The Impossible Choice for Rwandans
Seventeen years after the most deadly genocide ever to happen in the space of three months, Rwandans still face a choice: Build peace among killers and victims who live beside each other, or fall back into old attitudes of fear, hatred, division and destruction. The horrific tale leading to 1994 shows starkly the ultimate outcome of dehumanizing people based on collective identity—an “us” versus “them” mentality. It can also teach us the reverse side of that coin: That humanizing others requires truly seeing and knowing them.
As I looked into Rwandans’ faces, I saw staring back a mixture of love and hate, hope and despair—an incredibly raw and palpable humanity. Rwandans are so human precisely because they are joyful and hopeful and resilient, while at the same time they are sad and doubtful and broken. I had to face honestly the dialectic that exists in every person—even in me. As I heard the stories of these people from another continent, another culture and another ethnicity, and told my own, I learned that shared humanity can erase the notion of “Other.” And I saw the power of story to reveal truth.
Among the captivating people I met in Rwanda was a young man who is forced to live beside the man who killed his parents and other relatives in 1994. That neighbor refused his offer of forgiveness, and even now turns away so he won’t have to look him in the eyes—day after day. But he still holds out the offer. There was another young man who was tortured and broken as a child when he refused to give up the Tutsis his family was hiding. But he told me with an ear-to-ear grin that he’s expecting better days ahead, and Rwandans must look forward to a shared future instead of back to a divided past.
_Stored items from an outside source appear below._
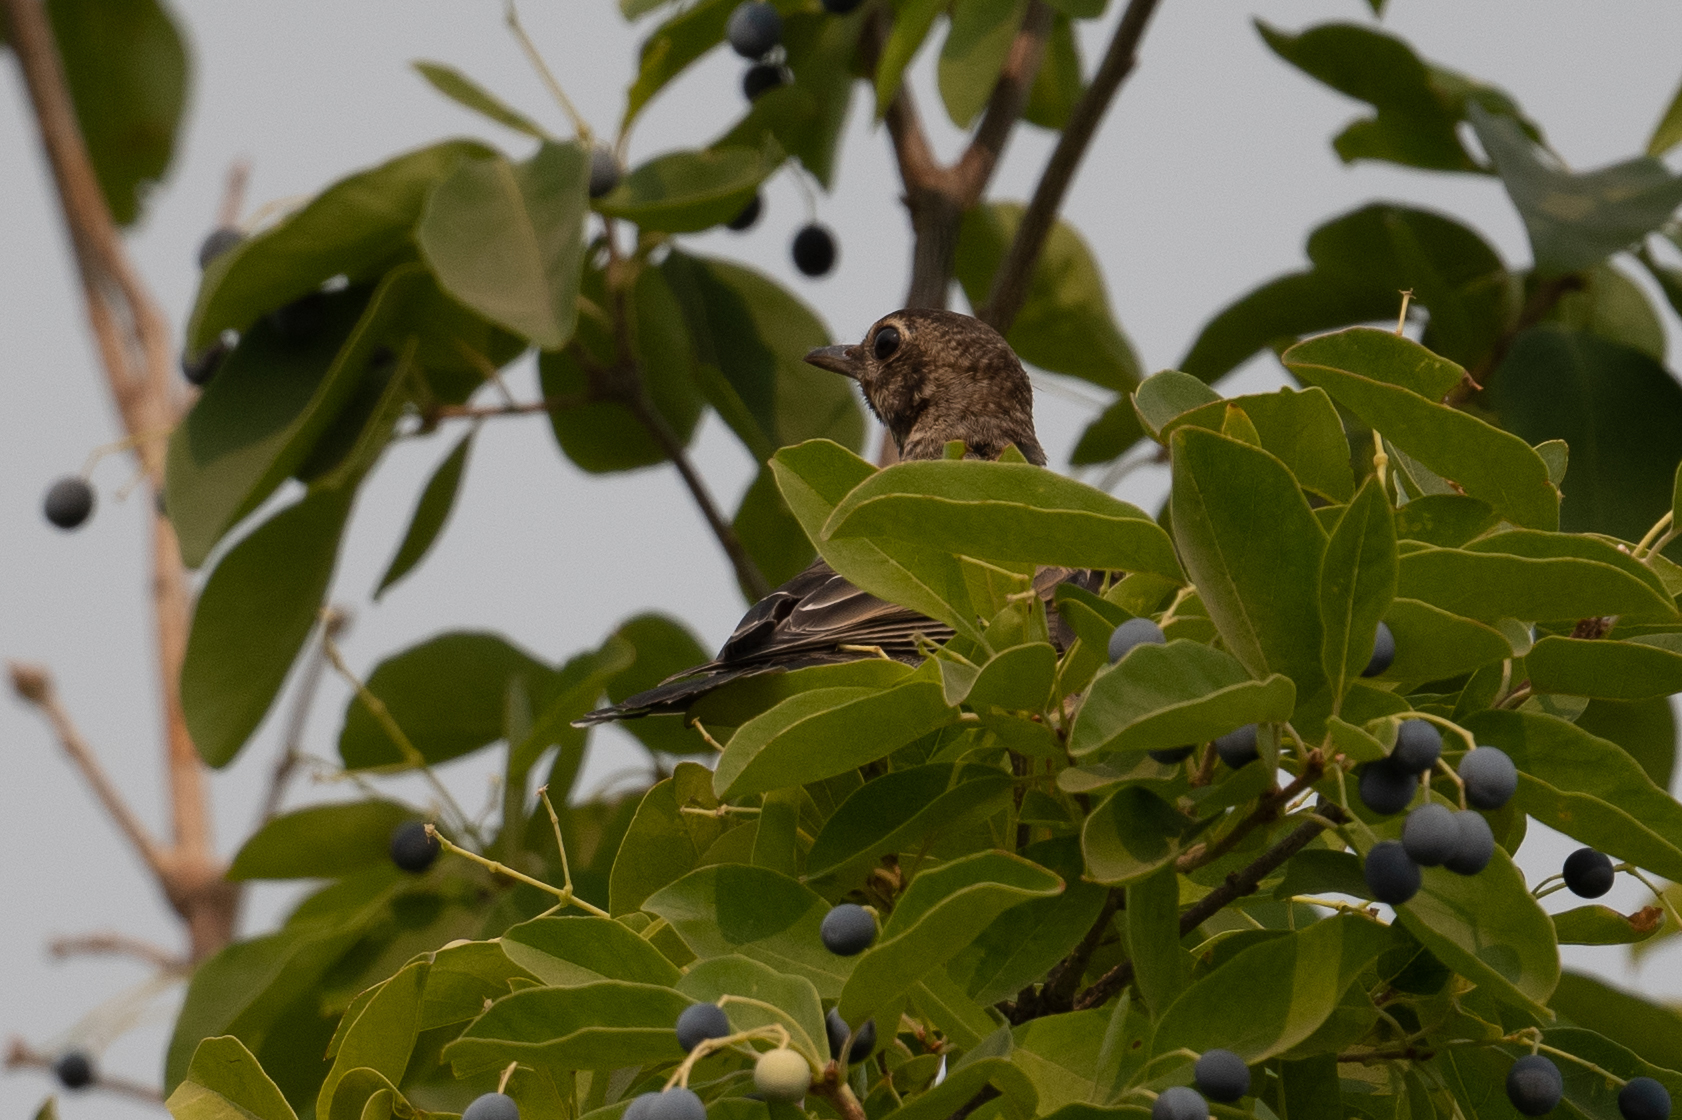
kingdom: Animalia
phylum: Chordata
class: Aves
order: Passeriformes
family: Turdidae
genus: Turdus
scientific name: Turdus migratorius
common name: American robin
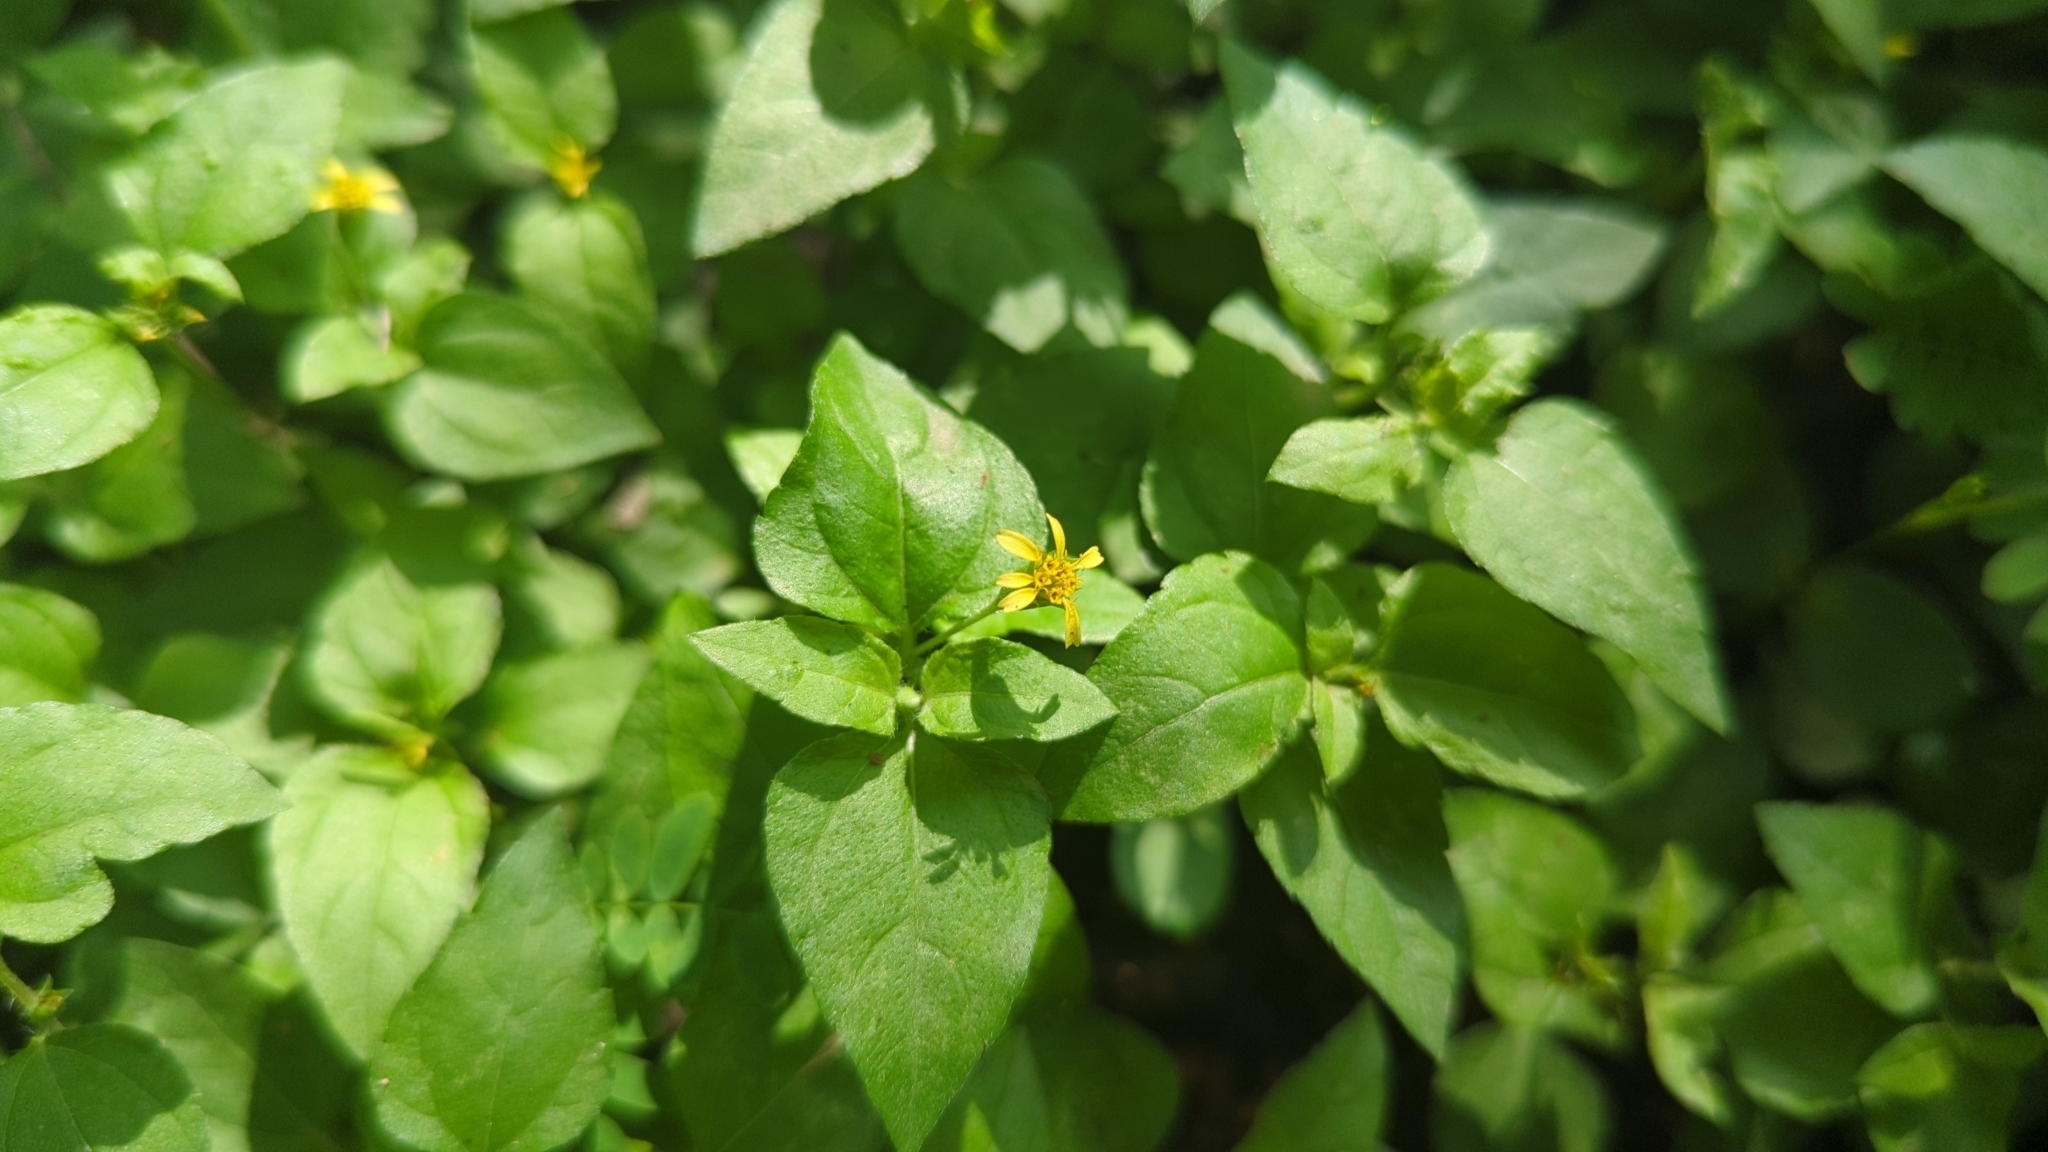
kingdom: Plantae
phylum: Tracheophyta
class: Magnoliopsida
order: Asterales
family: Asteraceae
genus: Synedrella
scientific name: Synedrella nodiflora
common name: Nodeweed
Forgiveness is a complicated thing in any society. In Rwanda, it is indescribably hard. Stephen Kinzer reports that 99.9 percent of Rwandan children witnessed violence, 90 percent believed they would die and 80 percent lost at least one relative. On top of the issues surrounding genocide—which, of course, are not few—cultural norms favor keeping one’s thoughts and emotions close. Rwanda is a place of secrets; a frozen lake to the foreign observer, a placid surface with unknown churnings beneath.
Only time will tell, I suppose, what lurks beneath Rwanda’s veneer and whether existing structures and institutions are sufficient to promote lasting peace. My time there was too short for me to know that. But I do know that reconciliation in such a place is a long-term project that, in the end, will rely on a series of small choices by individuals.
That we are all humans does not make the differences among us easy to navigate. But Rwandans can teach us that it is worth doing all we can to recognize the humanity of others, in all of its glory and baseness, good and evil, as we recognize our own. It is worth listening and learning and trying to identify truth, in order to install institutions to promote justice. There is right and wrong in the world, and we should struggle through the hard questions necessary to define and build countries that encourage the right. Forgetting will not do; facing is necessary.
Sometimes, however, structures and institutions, and all of the good intentions and foreign aid in the world, fall short. When that happens, the need for mercy surfaces and humanity is tested. The Rwandans are struggling to respond to that test—representing to us all the desperation and hope of living. We should support them in that quest, and realize that it is our own, as well.
Reference Cited:
Kinzer, S. 2008. A Thousand Hills: Rwanda’s Rebirth and the Man Who Dreamed It. Hoboken, NJ: John Wiley & Sons.)